▸ **Data listing**
++++
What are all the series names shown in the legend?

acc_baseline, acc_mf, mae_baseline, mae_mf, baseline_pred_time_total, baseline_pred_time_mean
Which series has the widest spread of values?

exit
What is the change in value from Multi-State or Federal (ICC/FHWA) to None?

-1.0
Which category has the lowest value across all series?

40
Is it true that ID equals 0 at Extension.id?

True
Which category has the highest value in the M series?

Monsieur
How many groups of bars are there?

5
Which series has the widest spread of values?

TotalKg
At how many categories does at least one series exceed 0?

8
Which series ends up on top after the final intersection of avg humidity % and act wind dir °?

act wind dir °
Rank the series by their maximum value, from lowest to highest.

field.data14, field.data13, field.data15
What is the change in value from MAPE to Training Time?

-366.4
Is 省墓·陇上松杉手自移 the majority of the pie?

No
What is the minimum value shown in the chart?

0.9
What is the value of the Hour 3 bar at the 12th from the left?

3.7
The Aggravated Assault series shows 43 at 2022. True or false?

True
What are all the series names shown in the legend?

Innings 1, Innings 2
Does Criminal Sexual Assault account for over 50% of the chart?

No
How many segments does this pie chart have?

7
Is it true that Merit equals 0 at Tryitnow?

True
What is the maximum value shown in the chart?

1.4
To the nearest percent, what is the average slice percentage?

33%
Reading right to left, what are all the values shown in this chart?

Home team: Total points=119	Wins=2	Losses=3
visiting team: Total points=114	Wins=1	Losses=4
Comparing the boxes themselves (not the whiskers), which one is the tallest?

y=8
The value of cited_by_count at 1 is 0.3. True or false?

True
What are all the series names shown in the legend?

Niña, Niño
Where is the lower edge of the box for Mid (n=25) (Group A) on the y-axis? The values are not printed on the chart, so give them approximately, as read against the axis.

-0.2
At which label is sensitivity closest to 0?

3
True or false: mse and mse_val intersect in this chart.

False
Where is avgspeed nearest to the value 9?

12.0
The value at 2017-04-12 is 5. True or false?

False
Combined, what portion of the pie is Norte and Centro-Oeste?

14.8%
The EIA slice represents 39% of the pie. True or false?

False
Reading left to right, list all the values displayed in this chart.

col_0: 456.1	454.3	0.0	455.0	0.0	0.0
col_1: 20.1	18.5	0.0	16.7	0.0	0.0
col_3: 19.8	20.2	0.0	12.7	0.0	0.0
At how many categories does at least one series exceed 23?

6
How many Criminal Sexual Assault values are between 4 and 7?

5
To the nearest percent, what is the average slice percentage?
++++
Count how many lines in the listing above contain the string "chart", treating uppercase and lowercase letters as different, and reply with the number alone.

8